Les contes de Mamé

 


Des sangliers et des arbres



Lorsque Mamé avait dix ans, elle avait fait un séjour en famille près de Chamboulive, à Madranges (Corrèze). C’était la belle saison et tous les enfants se retrouvaient dans les prés et les cours de fermes pour s’amuser.

Une troupe de bohémiens vint camper dans le village. Marco le frère de Mamé se trouva un petit copain parmi eux : Loni. Ensemble ils jouaient aux billes, attrapaient des grillons, des grenouilles, des lucanes cerfs-volants ces gros insectes qui ont des grandes pinces… Il arriva un jour qu’à l’heure du déjeuner, on ne vit pas rentrer Marco. Notre mère l’appela, encore et encore… aucun écho… Puce et moi sommes parties à sa recherche sans succès. Il semblait s’être volatilisé.

Inquiètes, nous avons commencé une enquête systématique. Une des premières éventualités, voir chez les bohémiens ; non, ceux-ci n’avaient pas vu Marco. Où était Loni pour l’interroger ? Peut-être savait-il quelque chose…Mais Loni n’était pas là, lui aussi avait disparu.

A force de demander à gauche et à droite, nous avons appris qu’ils avaient été aperçus s’éloignant à la sortie du village. Mon Dieu ! disait notre mère, mais où sont-ils allés ? Mon Dieu chuchotions-nous Puce et moi…s’ils étaient perdus…ou volés…ou partis pour les antipodes !? Pourquoi les antipodes parce que l’autre côté de la terre fascinait Marco. Nous avons exploré les landes alentour. Notre mère envisageait de prévenir la gendarmerie.

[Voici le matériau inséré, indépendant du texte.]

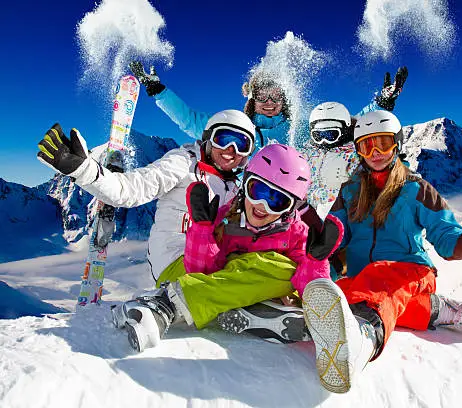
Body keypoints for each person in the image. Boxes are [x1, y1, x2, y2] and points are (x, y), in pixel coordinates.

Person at [299, 110, 462, 393]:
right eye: (367, 145)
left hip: (409, 271)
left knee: (377, 280)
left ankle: (363, 338)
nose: (376, 152)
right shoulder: (350, 191)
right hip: (363, 279)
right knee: (341, 290)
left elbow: (447, 242)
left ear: (398, 144)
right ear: (358, 150)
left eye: (384, 142)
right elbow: (336, 232)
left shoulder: (417, 190)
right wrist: (318, 251)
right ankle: (434, 310)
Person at [110, 144, 344, 350]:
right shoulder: (225, 219)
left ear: (290, 208)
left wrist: (315, 262)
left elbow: (310, 290)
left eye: (277, 200)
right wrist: (202, 230)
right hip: (216, 282)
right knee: (278, 268)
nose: (262, 205)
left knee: (287, 270)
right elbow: (200, 272)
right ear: (245, 185)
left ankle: (247, 310)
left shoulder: (296, 233)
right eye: (258, 190)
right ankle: (169, 304)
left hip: (257, 290)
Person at [36, 109, 258, 284]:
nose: (231, 150)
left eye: (241, 144)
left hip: (212, 259)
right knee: (240, 280)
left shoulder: (237, 185)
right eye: (224, 139)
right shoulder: (183, 163)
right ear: (209, 139)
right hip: (177, 260)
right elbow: (132, 189)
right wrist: (84, 170)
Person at [303, 67, 408, 218]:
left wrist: (383, 103)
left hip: (341, 218)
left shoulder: (356, 152)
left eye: (331, 134)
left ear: (345, 130)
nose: (325, 141)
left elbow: (365, 120)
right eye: (318, 135)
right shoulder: (308, 151)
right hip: (307, 220)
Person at [129, 62, 291, 148]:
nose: (269, 102)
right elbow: (190, 121)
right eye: (262, 96)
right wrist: (160, 92)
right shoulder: (235, 127)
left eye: (276, 96)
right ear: (251, 99)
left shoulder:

Du temps avait passé depuis que nous battions la campagne. C’était presque la fin de l’après-midi, quand soudain au tournant de la route apparurent les deux chenapans. Dépenaillés, traînant les pieds, poussiéreux, ils furent surpris de susciter tant d’intérêt, de remontrances, de menaces de punitions ! Mais enfin le soulagement à les voir revenir indemnes leur épargna le pire.

Questionnés sur leur équipée, Marco nous étourdit d’un récit extraordinaire. Ils étaient allés jusqu’au plateau des Monédières, à une dizaine de kilomètres et avaient mangé des mûres et les provisions qu’ils avaient emportées : pain et chocolat. Mais surtout ils avaient vu des choses…mais des choses…incroyables !

Dévorées de curiosité Puce et moi attendions les révélations… et Marco à mi-voix de nous dire enthousiasmé, mais en confidence : « eh ! bien, nous avons rencontré des sangliers, même que leur nids étaient énormes en haut des arbres ! ». Moi méfiante « des sangliers dans les arbres, c’est bizarre ?! » « Ah ! bien sûr, vous nous croyez pas, hein Loni que c’est vrai ?! ». Et Loni de s’exclamer « ouais, dans les grandes branches on les a vus !» et de cracher par terre, « je le jure, conclut-il, mais c’est un secret, faut pas le répéter ».

Encore aujourd’hui je me demande quelle variété arboricole de « sangliers » ils avaient découverte. Malheureusement elle est restée inconnue des savants aussi.